Following up on yesterday’s piece regarding online conferences, Heather Douglas, professor of philosophy at Michigan State University, in this guest post,* asks us to consider: “When is it worth it (in terms of financial and environmental cost) to gather together in person?”
Examining the Future of Academic Events
by Heather Douglas
The COVID-19 pandemic has produced an unprecedented change in academic practice. It used to be travel difficulties would cancel speaking events. Online meetings were rare, usually one-on-one or small group stopgap measures until we could meet in person.
The stringencies of the pandemic have forced a change in academic culture, and one which requires our examination and reflection. While many have missed the in-person meeting and traveling, many have breathed a sigh of relief at the easing of travel demands. Many have also noted the drop in carbon footprint of academic activities, and seen signs for hope.
As the end of the pandemic appears in sight (sometime in 2021 hopefully), we now need to reflect upon this period of transformation and ask seriously: what worked well in videoconferencing and what is lost?
There is much to be gained from events that take place solely online. It is clear that purely videoconferenced events are less expensive to run than purely in-person events, both from a financial perspective and from an environmental impact perspective. They also enable people who are unable to travel (due to disability, family restrictions, financial and time constraints, etc.) to participate on an equal footing. This has broadened (and often increased) participation in a number of events. Online events also offer easy recording and archiving for future use.
Running online only events requires some practice shifts. Being online is tiring, and events need to be more spaced out, with substantial breaks. Because we are not gathering together, there is no need to compress events into consecutive days. We can space out themed events over days or weeks for a “conference.” We must be mindful of time zone differences in scheduling (this difficulty is mitigated somewhat by recording and posting events). New conference platforms can reproduce the serendipity of conversation that arises from self-organized social groups (e.g. Spatial Chat).
Given these advantages of online only events, particularly well-curated ones, we need to think carefully about what the advantages are of in-person events. When is it worth it (in terms of financial and environmental cost) to gather together in person? We cherish the serendipitous meetings and hallway conversations of in-person events, but some of that can be captured online with platforms more flexible than Zoom.
Rather than a norm of in-person events, the pandemic has given us the opportunity to shift the burden of justification to why an event needs to be in-person. What is gained by the additional expense (financial, environmental, accessibility reduction) of the in-person event? Thinking carefully about this will allow for better decisions about academic event planning. The normal baseline should not simply move back to what it was pre-pandemic.
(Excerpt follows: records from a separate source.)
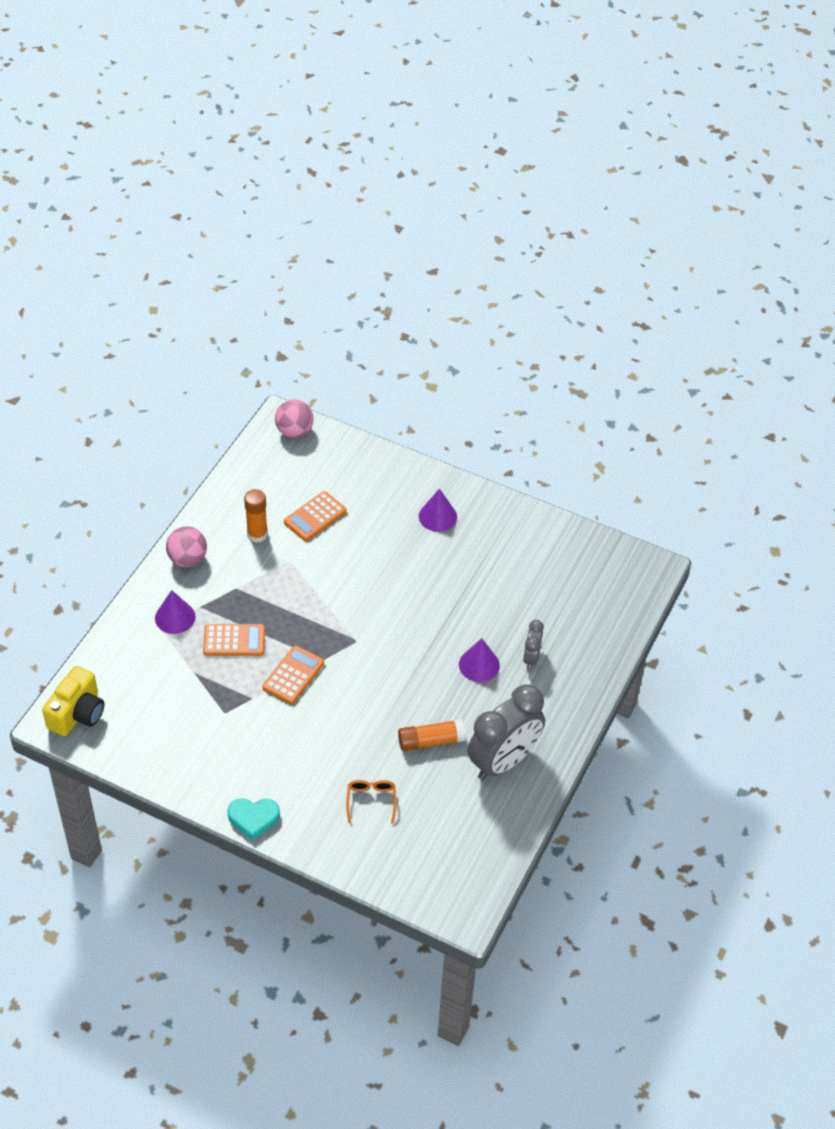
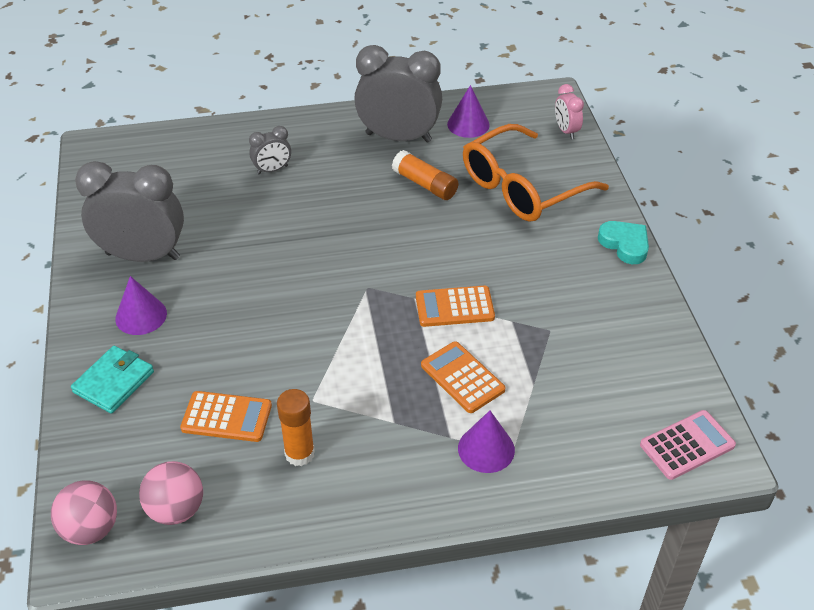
camera: 125 degrees left, 5 degrees down
(77, 713) = (687, 445): yellow camera -> pink calculator
(187, 559) = (396, 495): pink ball -> pink ball (176, 509)
(371, 801) = (522, 187): orange glasses -> orange glasses, size x2.39
(391, 481) = (114, 382): none -> turquoise wallet
(411, 886) = (566, 131): none -> pink clock
(479, 665) = (312, 195): purple cone -> purple cone (468, 124)
(496, 542) = (143, 256): none -> grey clock

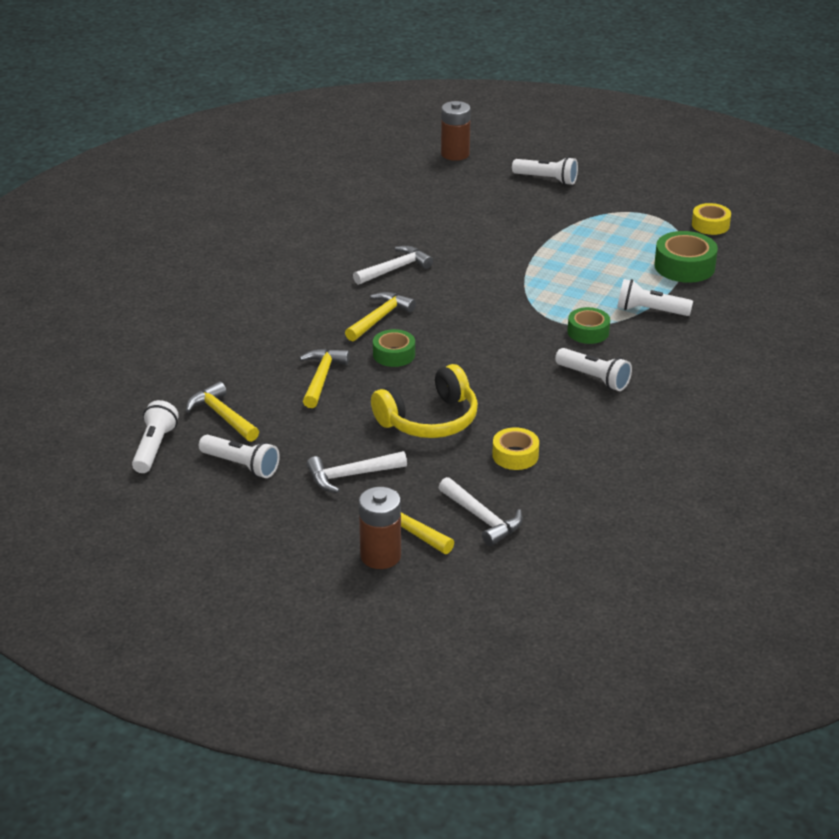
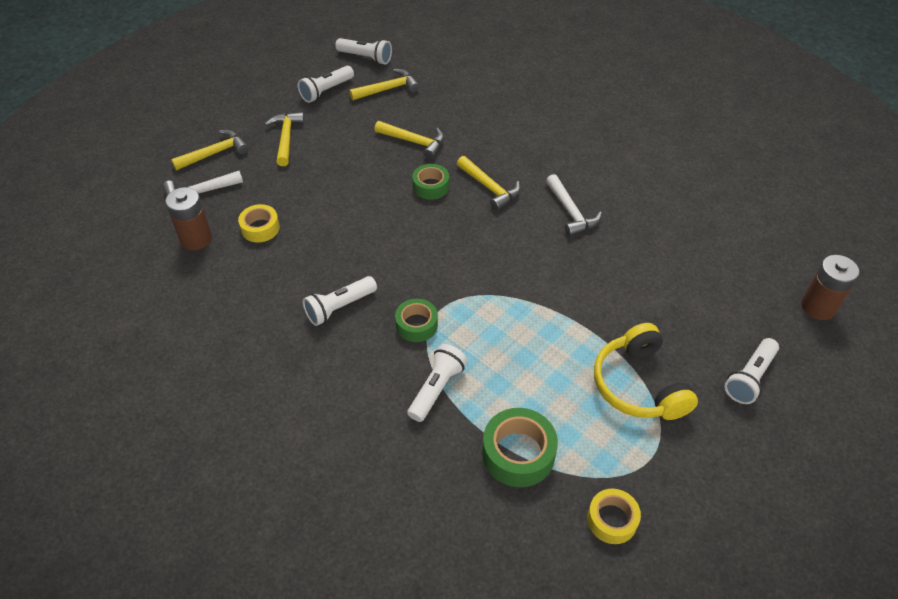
camera: 105 degrees right, 15 degrees up
(351, 475) = (286, 138): white hammer -> yellow hammer
(380, 556) = (194, 138): brown battery -> brown battery (196, 239)
(429, 420) = (331, 189): yellow headphones -> yellow headphones (639, 385)

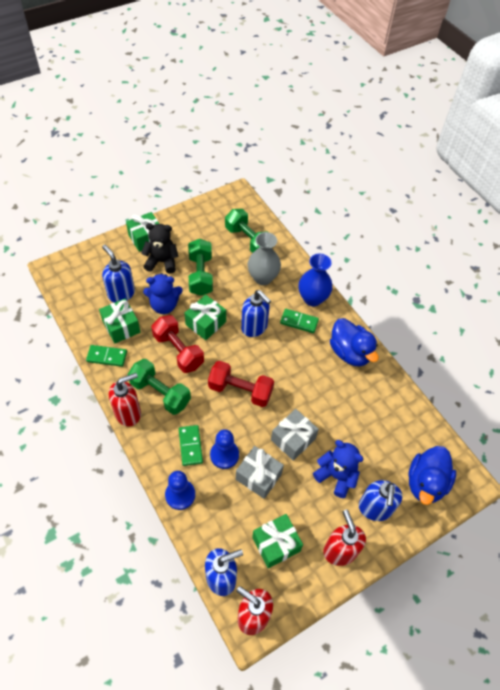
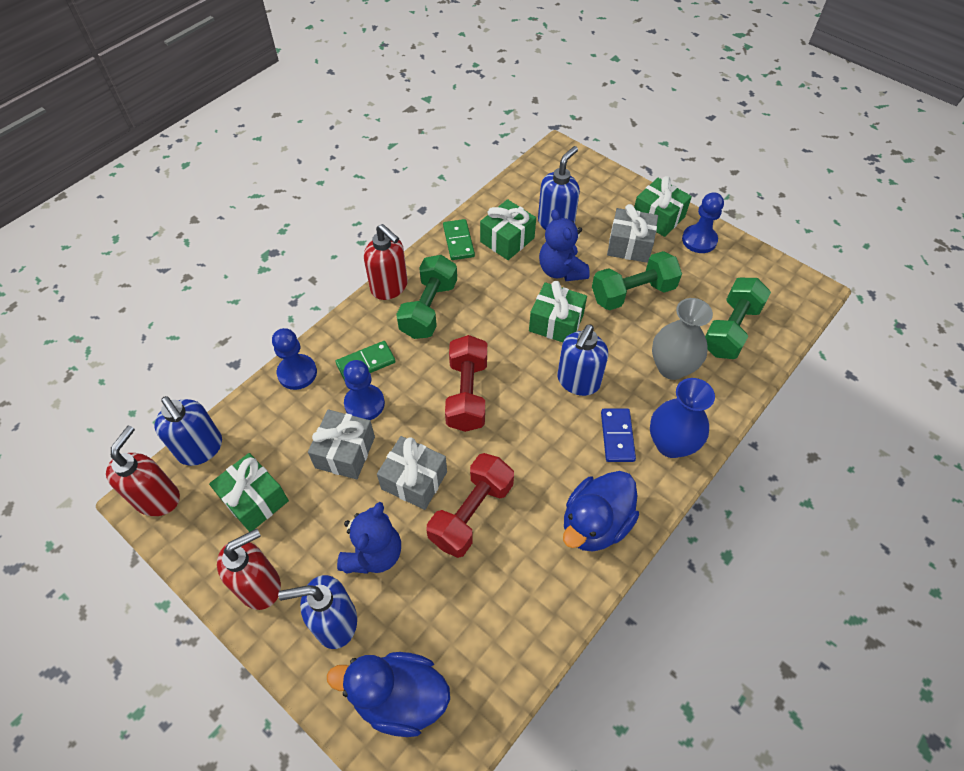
camera: 75 degrees right, 0 degrees up
(162, 262) = (629, 245): black teddy bear -> grey gift
(175, 226) = (699, 240): none -> blue pawn
(178, 351) = (498, 307): red dumbbell -> red dumbbell (471, 513)
(299, 322) = (617, 436): green domino -> blue domino

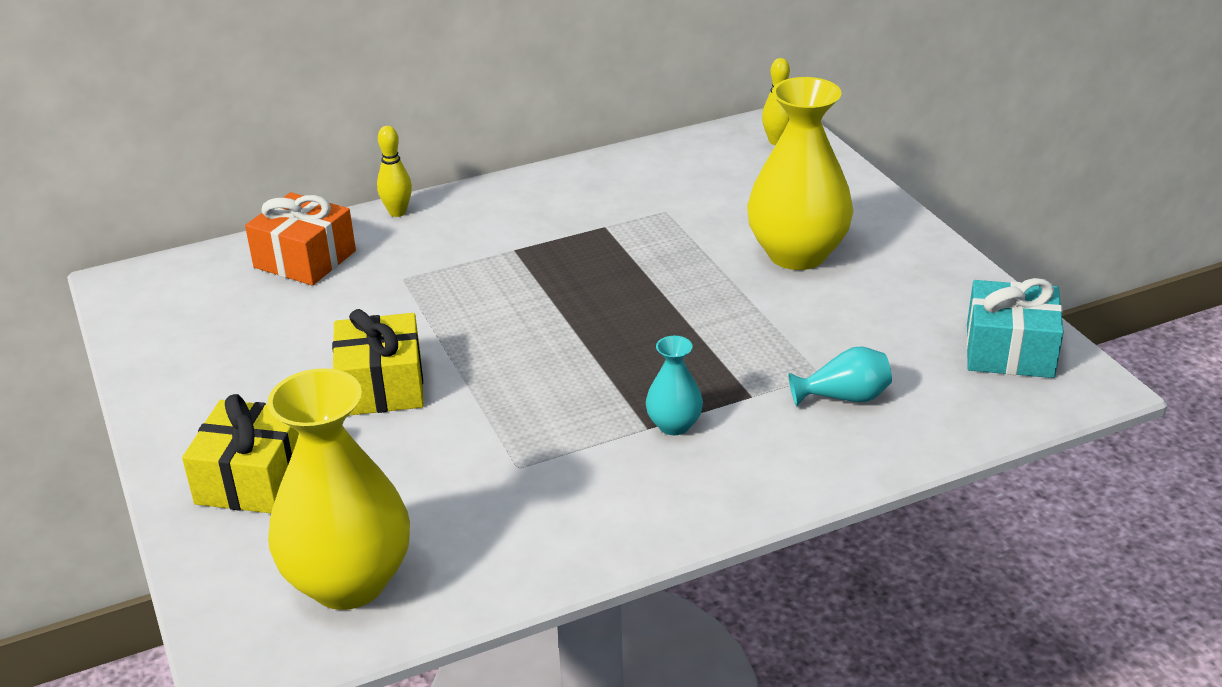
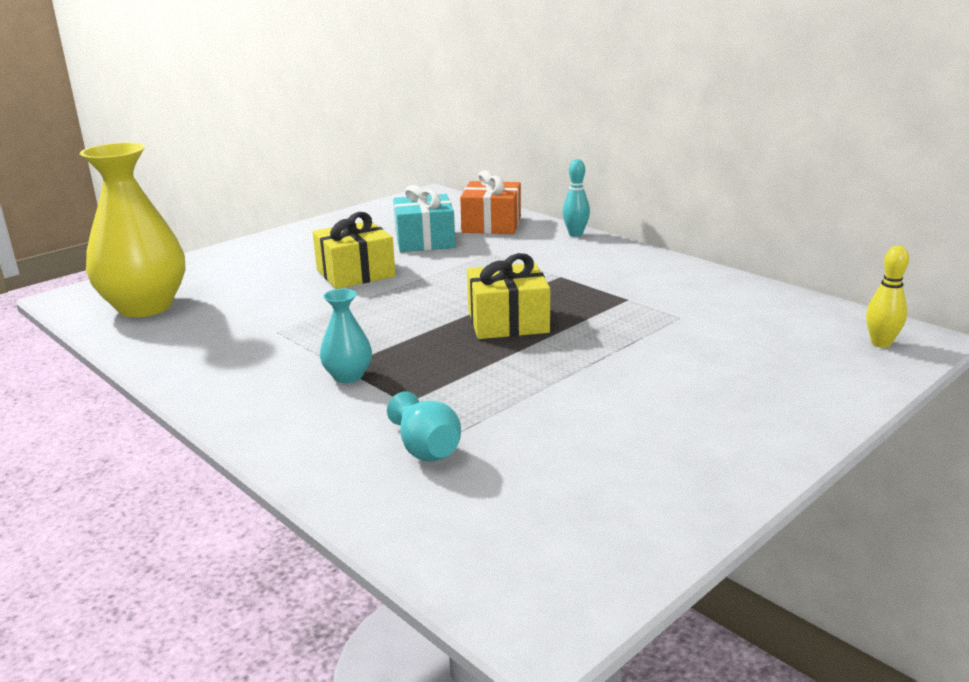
camera: 70 degrees right, 10 degrees down
(253, 479) = (244, 263): yellow gift -> yellow gift (508, 322)
(397, 212) = (575, 234): yellow bowling pin -> turquoise bowling pin
(797, 254) = (667, 387): yellow vase -> none
(1009, 351) = (578, 546): turquoise gift -> turquoise gift (425, 240)

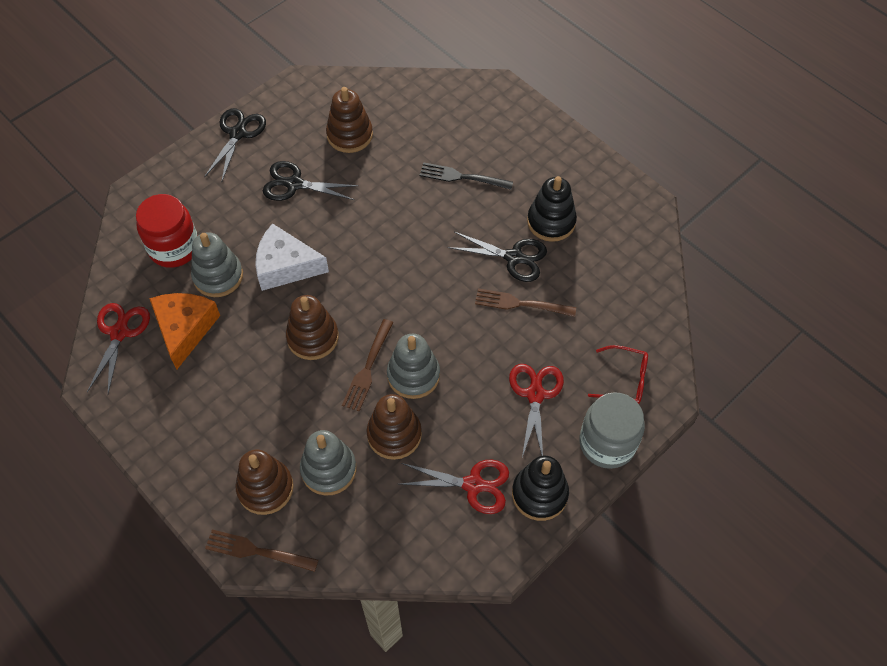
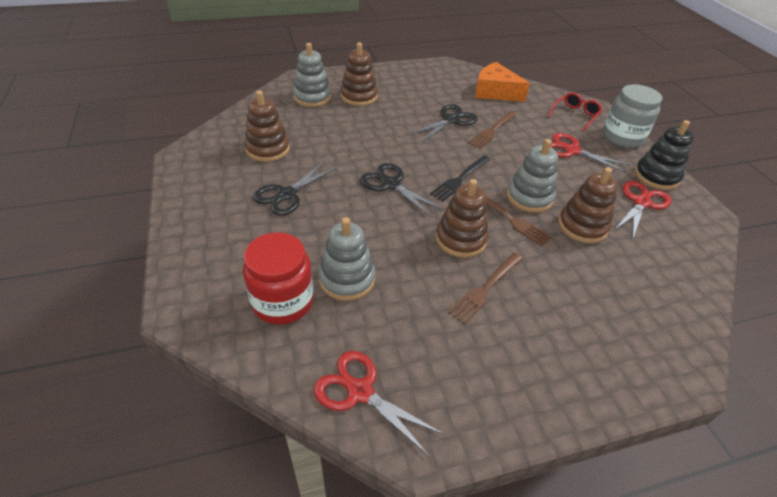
camera: 65 degrees left, 15 degrees down
(185, 329) = (394, 328): orange cheese -> orange cheese (495, 92)
(238, 133) = (191, 208): black scissors -> black scissors (391, 184)
(257, 551) = (687, 359): brown fork -> brown fork (485, 288)
(265, 488) = (615, 328): brown stacking toy -> brown stacking toy (359, 96)
(285, 266) = (371, 230): white cheese -> none
(328, 469) = (605, 276): grey stacking toy -> grey stacking toy (312, 97)
(462, 177) = (363, 116): black fork -> black fork (460, 179)
(551, 222) = (432, 97): black stacking toy -> none

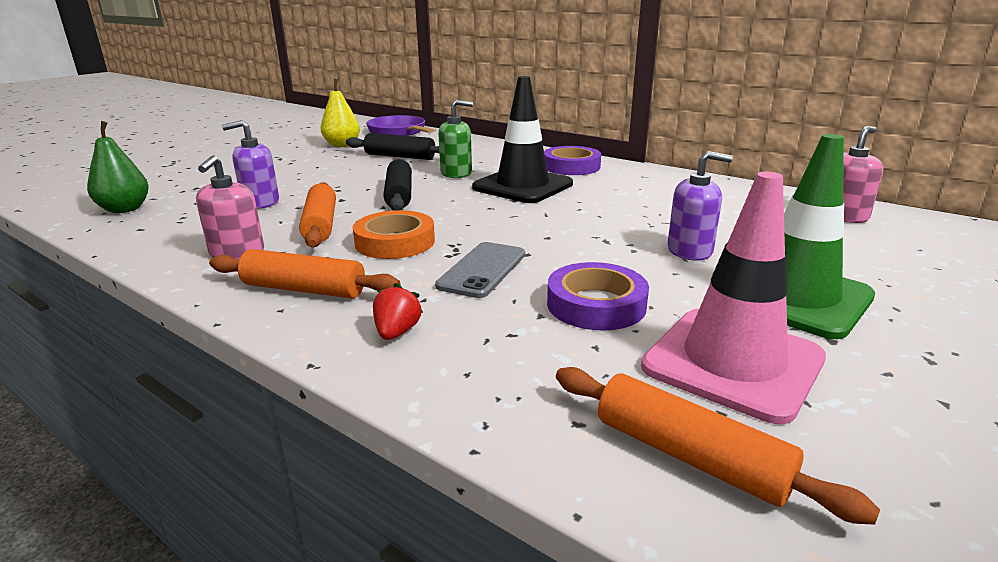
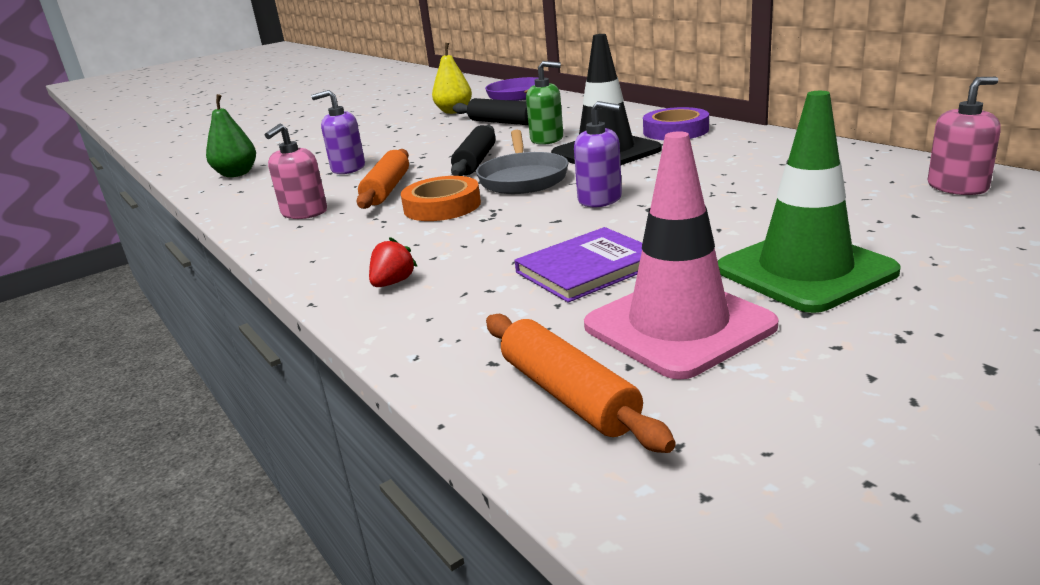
camera: 20 degrees right, 0 degrees up
(304, 289) = (340, 245): orange rolling pin -> none
(460, 212) = (523, 178): none -> grey pan
(482, 270) = (504, 233): grey phone -> none
(596, 304) = (588, 268): purple tape -> purple book
(690, 251) = (731, 221): purple soap dispenser -> purple soap dispenser (600, 199)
The new normal of online only events should be the baseline, and we should ask, specifically and clearly, what motivates in-person events in the post-pandemic world.
There are clear reasons to meet in person in many cases. For example, when research involves interacting with a specific location (such as a particular ecosystem), meeting in person on that landscape has clear advantages. In addition, when workshops require creative and active participation, generating collaboration facilitated through shared physical materials, holding them in-person can be essential. Another reason for in-person meetings is the commitment in participation that being in-person produces. It is relatively easy to walk away from an online event compared to walking away from an in-person conference. The intensity of such events, and the ability of participants to carve time out to focus on the event, is part of their value. Other important aspects of in-person events need to be articulated, scrutinized, and weighed carefully.
Finally, there are reasons to be cautious about hybrid events. Those who participate remotely in such events are sidelined generally—the people on the screen are just not as engaging as those in the room, and the conversations that happen once the official parts of the program are over are inaccessible to those online. While hybrid events allow those who cannot travel to participate to some extent, it is not on an equal footing with those present in person. Hybrid events also add significantly to the cost of in-person events, because the technology is rarely in place for supporting such events in meeting rooms (at least for free).
In sum, the new normal should be online only events, with clear justifications offered for in-person events. What those justifications are needs to be elaborated, with the aim of making our academic events better across the board.